Without being a huge downer, I still learned lots from this class, and Rodolfo (TA) challenged us in the labs which forced me to get creative with my learning. The majority of my breakthroughs in lab work came through trial-and-error and referencing alternative resources beyond lecture notes to develop the necessary understanding to get through difficult questions. Having to go that extra mile elevated my thinking around how to work with databases, the best ways to design them given particular constraints, and I improved drastically at visualizing different kinds of joins between separate tables! So I guess I have that going for me. In sum, I hope for next year they find ways to improve upon this course structurally, and increase the communication between core faculty and the course instructor regarding what concepts we may have already covered. I still was able to learn a ton about databases, it just took more energy given the constraints I’ve mentioned but if you’re motivated, you’ll be just fine.

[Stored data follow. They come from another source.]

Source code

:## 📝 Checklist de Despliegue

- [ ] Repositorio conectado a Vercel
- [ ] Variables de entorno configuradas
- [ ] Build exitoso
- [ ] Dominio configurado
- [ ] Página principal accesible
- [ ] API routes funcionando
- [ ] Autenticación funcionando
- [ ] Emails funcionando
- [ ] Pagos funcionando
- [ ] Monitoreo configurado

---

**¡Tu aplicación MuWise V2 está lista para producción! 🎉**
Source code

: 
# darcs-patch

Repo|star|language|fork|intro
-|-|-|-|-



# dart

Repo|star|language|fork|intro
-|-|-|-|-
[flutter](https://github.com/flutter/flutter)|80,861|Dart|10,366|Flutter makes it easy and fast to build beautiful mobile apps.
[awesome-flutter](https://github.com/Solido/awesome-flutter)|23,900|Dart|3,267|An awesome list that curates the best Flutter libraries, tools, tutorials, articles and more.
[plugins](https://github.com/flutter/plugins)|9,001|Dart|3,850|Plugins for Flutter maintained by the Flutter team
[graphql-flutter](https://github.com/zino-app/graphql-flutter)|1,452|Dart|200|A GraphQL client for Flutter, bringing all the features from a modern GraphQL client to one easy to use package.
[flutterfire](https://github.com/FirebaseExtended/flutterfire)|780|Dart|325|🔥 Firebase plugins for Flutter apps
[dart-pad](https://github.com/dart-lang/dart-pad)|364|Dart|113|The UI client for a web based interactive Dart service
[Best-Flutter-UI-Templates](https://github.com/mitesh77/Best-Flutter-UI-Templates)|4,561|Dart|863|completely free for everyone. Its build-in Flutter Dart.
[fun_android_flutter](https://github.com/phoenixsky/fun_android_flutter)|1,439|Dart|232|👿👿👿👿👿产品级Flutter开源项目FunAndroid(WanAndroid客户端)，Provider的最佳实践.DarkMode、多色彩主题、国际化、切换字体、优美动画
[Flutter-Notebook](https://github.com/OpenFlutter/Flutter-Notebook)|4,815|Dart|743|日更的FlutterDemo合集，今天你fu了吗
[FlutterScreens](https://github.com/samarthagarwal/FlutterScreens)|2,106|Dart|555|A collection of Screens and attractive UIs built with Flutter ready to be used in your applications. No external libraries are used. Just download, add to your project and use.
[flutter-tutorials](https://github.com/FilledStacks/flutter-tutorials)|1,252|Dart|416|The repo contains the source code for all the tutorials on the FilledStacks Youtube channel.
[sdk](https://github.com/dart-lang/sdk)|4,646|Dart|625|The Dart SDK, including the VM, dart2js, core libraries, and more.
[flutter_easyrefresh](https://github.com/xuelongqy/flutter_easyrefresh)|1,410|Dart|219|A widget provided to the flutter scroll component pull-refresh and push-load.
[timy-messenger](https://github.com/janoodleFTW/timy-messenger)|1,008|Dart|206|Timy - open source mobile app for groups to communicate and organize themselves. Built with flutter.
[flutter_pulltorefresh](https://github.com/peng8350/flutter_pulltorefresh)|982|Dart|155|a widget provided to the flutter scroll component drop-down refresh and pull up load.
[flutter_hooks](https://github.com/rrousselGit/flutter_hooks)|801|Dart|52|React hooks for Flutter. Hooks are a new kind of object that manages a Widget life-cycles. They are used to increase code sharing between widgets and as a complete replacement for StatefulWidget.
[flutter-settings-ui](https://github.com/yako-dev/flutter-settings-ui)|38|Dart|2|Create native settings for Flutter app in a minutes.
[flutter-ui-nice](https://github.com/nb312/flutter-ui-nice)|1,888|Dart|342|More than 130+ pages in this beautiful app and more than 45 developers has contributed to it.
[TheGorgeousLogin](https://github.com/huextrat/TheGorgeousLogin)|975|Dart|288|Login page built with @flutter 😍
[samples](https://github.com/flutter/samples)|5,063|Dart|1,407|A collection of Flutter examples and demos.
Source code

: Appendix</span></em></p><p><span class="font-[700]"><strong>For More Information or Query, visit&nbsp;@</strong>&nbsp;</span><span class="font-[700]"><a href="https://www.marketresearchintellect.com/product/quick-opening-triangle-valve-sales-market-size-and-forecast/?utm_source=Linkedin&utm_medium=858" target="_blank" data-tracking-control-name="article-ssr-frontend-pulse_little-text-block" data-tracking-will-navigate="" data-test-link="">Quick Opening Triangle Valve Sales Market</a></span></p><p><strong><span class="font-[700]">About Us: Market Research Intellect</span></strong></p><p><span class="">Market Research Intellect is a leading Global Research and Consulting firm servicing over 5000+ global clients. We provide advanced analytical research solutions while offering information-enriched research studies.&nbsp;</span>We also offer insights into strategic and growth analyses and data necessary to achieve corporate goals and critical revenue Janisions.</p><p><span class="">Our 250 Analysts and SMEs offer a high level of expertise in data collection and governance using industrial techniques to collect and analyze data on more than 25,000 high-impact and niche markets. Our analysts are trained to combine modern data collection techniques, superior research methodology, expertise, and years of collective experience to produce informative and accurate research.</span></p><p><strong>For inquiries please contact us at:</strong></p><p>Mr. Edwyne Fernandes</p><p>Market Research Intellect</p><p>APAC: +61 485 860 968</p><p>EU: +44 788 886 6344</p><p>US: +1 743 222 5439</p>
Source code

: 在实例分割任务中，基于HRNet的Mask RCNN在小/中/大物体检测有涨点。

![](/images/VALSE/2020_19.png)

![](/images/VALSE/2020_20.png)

Closing Thoughts & Suggestions
Block 3 was by far the most action packed block regarding the density of material and the most exciting given the power of what we were learning. Generally speaking I have great things to say about the teaching staff in this block, I know far more than I did a month ago and don’t see myself forgetting the core materials in each class because they were so fundamental. Linear models, machine learning algorithms for classification and regression, how relational databases work via keys and constraints, and script automation are such valuable bodies of knowledge for a data scientist, analyst or really anyone working with data. Aside from some structural issues with one course and the recurring fact that I just don’t have enough time to go into everything that intrigues me, this was a great 4 weeks.
Additional Ideas/Recommendations
One idea that came to me while working in this block is for the wrangling and database classes or really any class that requires more technical skill is to provide a ‘puzzle dataset’ to students at the start of the block that has various manipulations and is considered ‘untidy’. As students learn the skills for a course (perhaps multiple courses) they will be able to apply it to this puzzle dataset and at the end possess all the skills to actually solve it. They can then reference a key that the TA has, and it provides some optional work for students to get practice and tackle optional problems. Obvious classes where this can be implemented are 523 with R (dplyr) and 513 (SQL) but any course where instructors feel they can offer a big picture assignment that students can tackle might be a nice addition to the regular lab work. This could be extended to questions where a dataset must be wrangled and a linear model must be fitted to some portion of the data once it is tidied, incorporating multiple classes and areas of understanding to resolve the problem. It also comes at very little cost to the TA’s because the head TA is designing databases to be worked with already by the students, and provides one more large project the students can grade themselves by comparing with a key.